Gerner seems pretty laid-back about the grueling, extended tour. “Maybe it’s because I’m a military brat,” he says, “but I’m very comfortable being on the road.”
In fact, growing up in a military family also served to be one of the inspirations for the band’s name. Both Gerner and lead guitarist Joshua Grubb have parents who served in the Vietnam War. Gerner and Grubb, the core members of the group, met in Austin in the late 1990s when Gerner was at the University of Texas and Grubb was kind of hanging out. After moving to Philadelphia and back to Austin, the pair finally ended up in Brooklyn in 1998. They played under a couple of names before deciding on “VietNam.” Gerner recalls, “Our favorite band is Suicide, and, like them, we wanted a one-word name that packed a punch and had some significance.”
The other members, bassist Ivan Berko and drummer Michael Foss, helped the band arrive at a signature sound — druggy, blues boogie in the tradition of the Velvet Underground and Royal Trux. In 2004, they released an EP called The Concrete’s Always Grayer on the Other Side of the Street on Vice Records. The relationship between VietNam and Vice ended badly, and the band is tired of talking about it. The Vice entertainment conglomerate, which includes a magazine and a record label, has always represented everything hipper-than-thou. A backlash was inevitable. “I think it’s died down by now, though,” says Gerner.

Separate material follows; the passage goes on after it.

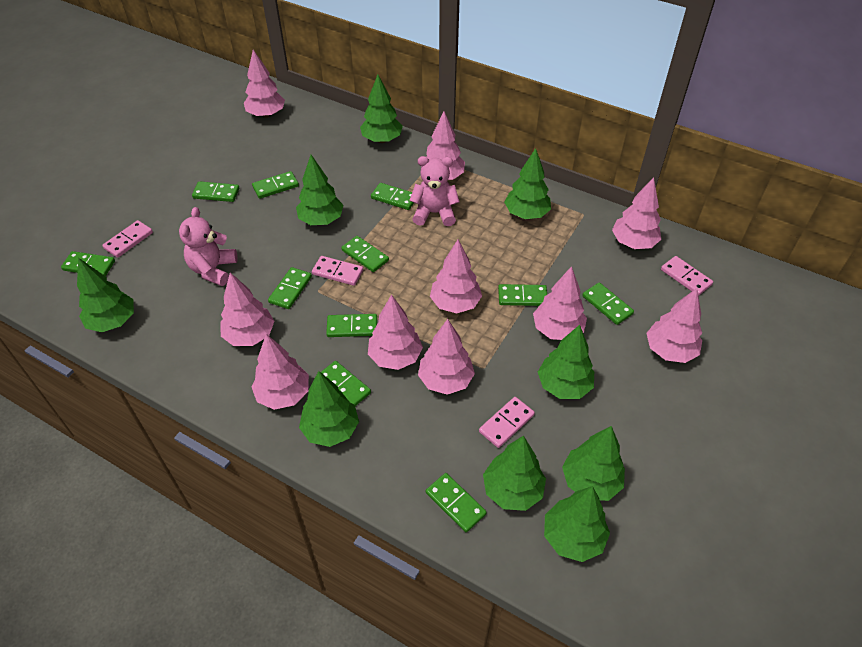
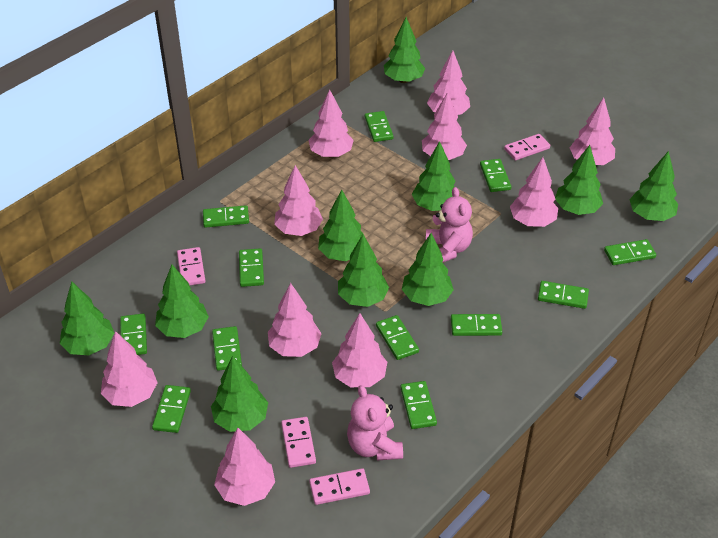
green domino: [61,251,115,276] [192,181,239,202] [252,171,299,199] [268,267,312,309] [321,361,371,406] [326,314,377,337] [341,236,389,272] [371,183,414,210] [426,473,487,532] [498,284,547,306] [582,282,634,325] = 11 -> [120,314,147,355] [152,385,191,433] [203,205,249,228] [212,326,242,371] [239,248,264,287] [365,111,394,142] [376,315,419,360] [401,381,437,429] [451,314,502,336] [480,159,511,192] [538,281,589,309] [604,239,656,265] = 12
green tree: [77,258,134,332] [296,155,343,225] [299,371,359,447] [360,75,403,143] [483,435,546,511] [504,148,551,219] [538,325,594,399] [544,486,610,562] [562,426,625,501] = 9 -> [60,281,114,355] [155,265,209,338] [211,356,268,432] [318,190,363,261] [338,234,389,307] [384,17,425,83] [402,233,454,306] [412,141,456,211] [555,145,603,215] [629,151,678,221] = 10

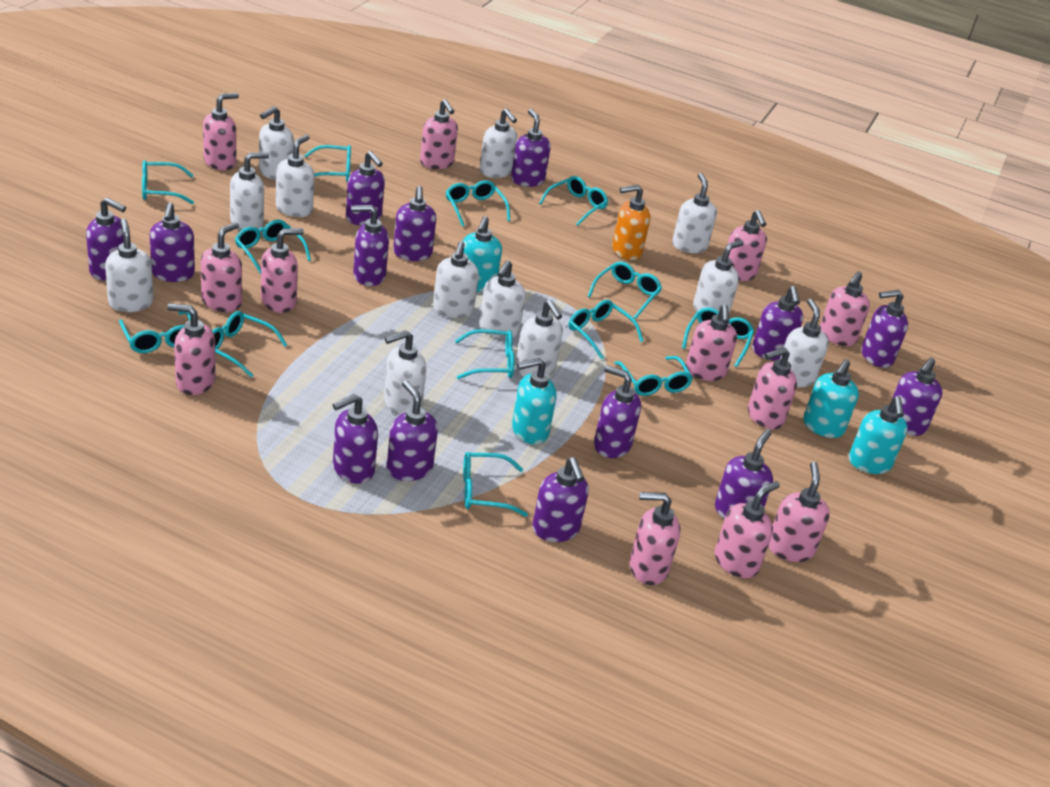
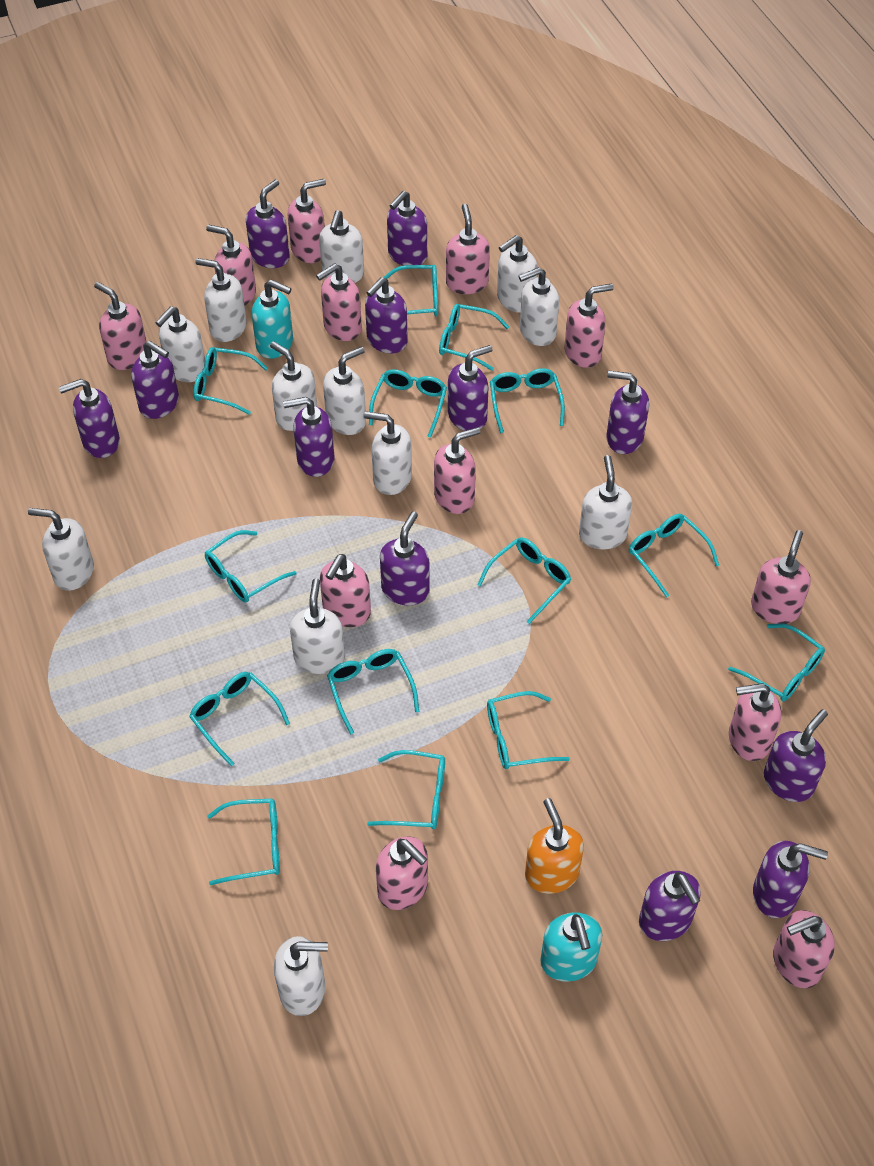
purple soap dispenser: [86,197,126,280] [150,203,195,282] [333,394,378,484] [346,151,385,225] [351,205,389,286] [387,380,438,481] [393,186,436,261] [511,109,551,187] [532,457,589,542] [594,365,641,458] [715,429,773,519] [752,286,803,361] [861,290,908,368] [893,358,942,436] = 14 -> [59,379,120,458] [131,341,179,419] [246,179,290,268] [283,397,334,477] [365,277,408,353] [380,511,430,606] [387,191,427,266] [448,345,493,431] [606,371,649,454] [639,871,701,941] [753,841,828,918] [764,709,828,802] = 12
turquoise glasses: [119,311,191,353] [142,160,194,204] [212,311,287,377] [235,219,311,274] [304,145,351,182] [446,180,510,227] [455,329,515,379] [463,452,528,517] [539,176,608,226] [568,300,643,359] [588,262,662,319] [614,356,693,396] [682,307,754,367] = 13 -> [189,672,290,766] [194,347,268,415] [205,530,297,602] [207,798,280,885] [327,649,419,735] [367,750,445,829] [369,369,447,438] [383,265,438,316] [439,304,509,371] [477,538,571,624] [487,691,569,769] [490,368,565,433] [629,514,719,597] [728,623,825,702] = 14
turquoise soap dispenser: [463,216,502,292] [512,358,556,444] [803,359,859,438] [849,396,908,474] = 4 -> [252,280,293,359] [540,913,602,982] = 2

A particularly mean-spirited review of VietNam’s self-titled debut on Kemado Records in The Village Voice earlier this year seems to indicate that at least a little of that backlash may still be there. In the review, critic Garrett Kamps writes, “These guys think they’re ripping off Derek & the Dominoes, but they’re actually jacking the Black Crowes” and “Throughout, guitarist Josh Grubb slathers on the reverb the way shitty cooks use too much butter, sounding more like Eric Johnson than Eric Clapton.” Ouch. Gerner refuses to get all riled up about the negative press, saying good-naturedly about the review, “That’s cool. I think we sound more like the Rolling Stones, though.”
The self-titled record owes its existence to an unlikely source of funds: Mickey Madden. That’s right, the bassist from Maroon 5, the nice-looking Hall & Oates revivalists who are currently sitting pretty on top of the Billboard charts.
“Josh met him through a mutual friend,” Gerner says. “Mickey was wearing a Moss Icon T-shirt, and they started talking.” Madden came to see VietNam, became a fan, and ultimately their primary patron. He paid for them to fly out to Los Angeles and record at the legendary Sound City and Sound Factory studios with vintage, analog equipment. He helped get vocal contributions from indie chanteuse Jenny Lewis and production help from “Farmer Dave” Scher and Rick Rubin’s protégé Jason Lader. Of the album and Madden’s help, Gerner says, “It definitely wouldn’t have happened if he hadn’t come along.”
VietNam also has some unlikely connections to Memphis. When Rolling Stone asked Gerner to name some of his favorite records and influences, he listed Three Six Mafia’s Most Known Unknown. “I love their cadence and lyrics and their whole grass-roots origin,” he says. Another local tie-in is their cover of “The Dark End of the Street,” the classic soul song written by Dan Penn and Chips Moman in a Memphis hotel room and recorded by everyone from Elvis Costello to Dolly Parton.
“When we first started playing it live,” Gerner recalls, “people would tell us that they liked our Gram Parsons song. I told them I hadn’t even heard his version. I knew it from a Percy Sledge cassette that was one of four tapes that we had in the kitchen at a barbecue restaurant I used to work at back in Austin.”